The New York Times commissioned a data study, by the Luxembourg Income Study Database, that shows The American Middle Class Is No Longer the World’s Richest. Our middle class income growth appear to have stagnated while other countries around the world have been catching up. This study shows our middle class has been surpassed by Canada as the most affluent in the world, with several others on a trajectory to pass us soon. David Leonhardt and Kevin Quealy write:
While the wealthiest Americans are outpacing many of their global peers, a New York Times analysis shows that across the lower- and middle-income tiers, citizens of other advanced countries have received considerably larger raises over the last three decades.
After-tax middle-class incomes in Canada — substantially behind in 2000 — now appear to be higher than in the United States. The poor in much of Europe earn more than poor Americans.
This data covers a period of 35 years, suggest "most American families are paying a steep price for high and rising income inequality."
Although economic growth in the United States continues to be as strong as in many other countries, or stronger, a small percentage of American households is fully benefiting from it. Median income in Canada pulled into a tie with median United States income in 2010 and has most likely surpassed it since then. Median incomes in Western European countries still trail those in the United States, but the gap in several — including Britain, the Netherlands and Sweden — is much smaller than it was a decade ago.
This study also find that middle class incomes in Greece and Portugal have fallen sharply in recent years, providing information useful to the debate on austerity versus stimulative economic policies.
The income data were compiled by the Luxembourg Income Study Database and has been formulated into a family of well displayed and copy protected plots in this New York Times article which is worth a read.
The poor in the United States have fared even worse than the middle class. The NYT reports that a family at th 20th percentile of income distribution in the U.S. makes "significantly less" than "similar families in "Canada, Sweden, Norway, Finland, or the Netherlands," when 35 years ago "the reverse was true.
Perhaps, this last paragraph should have been the headline. It supports much of the impression we've canned in the discussions of the minimum wage, and those calling our attention to the growing disparities in income and asset inequality in the United States.
11:11 AM PT: Thanks to Laurence Lewis for this link to this Mother Jones article showing the American rich getting richer.
Report: The Rich Are Now Richer Than Ever, by Erika Eichelberger.
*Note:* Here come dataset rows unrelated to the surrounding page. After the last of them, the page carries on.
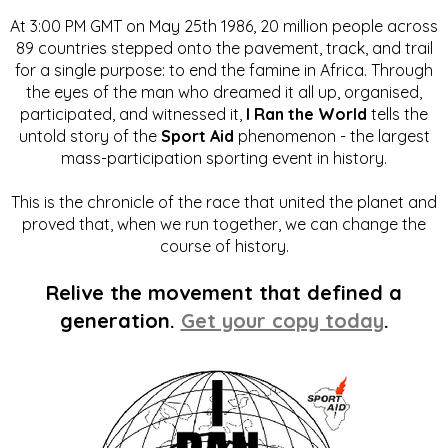
At 3:00 PM GMT on May 25th 1986, 20 million people across
89 countries stepped onto the pavement, track, and trail
for a single purpose: to end the famine in Africa. Through
the eyes of the man who dreamed it all up, organised,
participated, and witnessed it,
I Ran the World
tells the
untold story of the
Sport Aid
phenomenon - the largest
mass-participation sporting event in history.
This is the chronicle of the race that united the planet and
proved that, when we run together, we can change the
course of history.
Relive the movement that defined a
generation.
Get your copy today
.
The report found that the top ten percent of earners took in more than half of the country's total income in 2012, the highest level since the government began keeping records a hundred years ago, the New York Times reported Tuesday. The study, by economists Emmanuel Saez and Thomas Piketty, also found that the top one percent alone took in more than one-fifth of all income earned by Americans, the most since 1913.
From the NYT:
Meanwhile, the share of people with a job or looking for a job is at its lowest level since 1978, middle class wages are flat, and working-poor wages have dipped. More depressing details from the Times:
Mr. Piketty and Mr. Saez show that the incomes of [the 99 percent] stagnated between 2009 and 2011. In 2012, they started growing again—if only by about 1 percent. But the total income of the top 1 percent surged nearly 20 percent that year. The incomes of the very richest, the 0.01 percent, shot up more than 32 percent.
The new data shows that the top 1 percent of earners experienced a sharp drop in income during the recession, of about 36 percent, and a nearly equal rebound during the recovery of roughly 31 percent. The incomes of the other 99 percent plunged nearly 12 percent in the recession and have barely grown—a 0.4 percent uptick—since then. Thus, the 1 percent has captured about 95 percent of the income gains since the recession ended.